---------- Dataset excerpts
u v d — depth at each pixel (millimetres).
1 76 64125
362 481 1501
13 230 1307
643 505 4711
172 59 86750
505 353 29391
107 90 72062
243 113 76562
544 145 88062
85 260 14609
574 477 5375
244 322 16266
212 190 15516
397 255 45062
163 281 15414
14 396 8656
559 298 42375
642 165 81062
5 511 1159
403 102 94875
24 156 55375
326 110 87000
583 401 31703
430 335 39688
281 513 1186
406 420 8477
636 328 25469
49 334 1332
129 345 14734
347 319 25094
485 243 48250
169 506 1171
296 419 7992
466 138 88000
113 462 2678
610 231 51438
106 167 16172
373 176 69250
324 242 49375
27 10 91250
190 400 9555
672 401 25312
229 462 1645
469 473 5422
--------------------
---------- Dataset excerpts
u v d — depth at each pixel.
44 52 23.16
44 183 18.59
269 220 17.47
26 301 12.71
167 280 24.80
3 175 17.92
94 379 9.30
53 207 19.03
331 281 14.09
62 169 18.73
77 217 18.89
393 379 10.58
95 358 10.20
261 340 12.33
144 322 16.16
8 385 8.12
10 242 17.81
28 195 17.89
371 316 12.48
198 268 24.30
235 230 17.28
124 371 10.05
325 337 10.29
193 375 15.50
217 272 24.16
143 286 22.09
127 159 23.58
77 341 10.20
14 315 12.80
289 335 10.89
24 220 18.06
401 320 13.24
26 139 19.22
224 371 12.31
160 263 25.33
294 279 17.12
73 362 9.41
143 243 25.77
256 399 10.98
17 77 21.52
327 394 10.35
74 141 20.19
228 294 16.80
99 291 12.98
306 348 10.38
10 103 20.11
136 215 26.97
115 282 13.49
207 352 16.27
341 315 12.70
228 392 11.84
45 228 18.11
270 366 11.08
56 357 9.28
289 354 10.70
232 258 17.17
--------------------
What to work on: Would you copy out exactly the lines above that start at the one containing "485 243 48250" and end at the one containing "469 473 5422", inclusive?

Task answer:
485 243 48250
169 506 1171
296 419 7992
466 138 88000
113 462 2678
610 231 51438
106 167 16172
373 176 69250
324 242 49375
27 10 91250
190 400 9555
672 401 25312
229 462 1645
469 473 5422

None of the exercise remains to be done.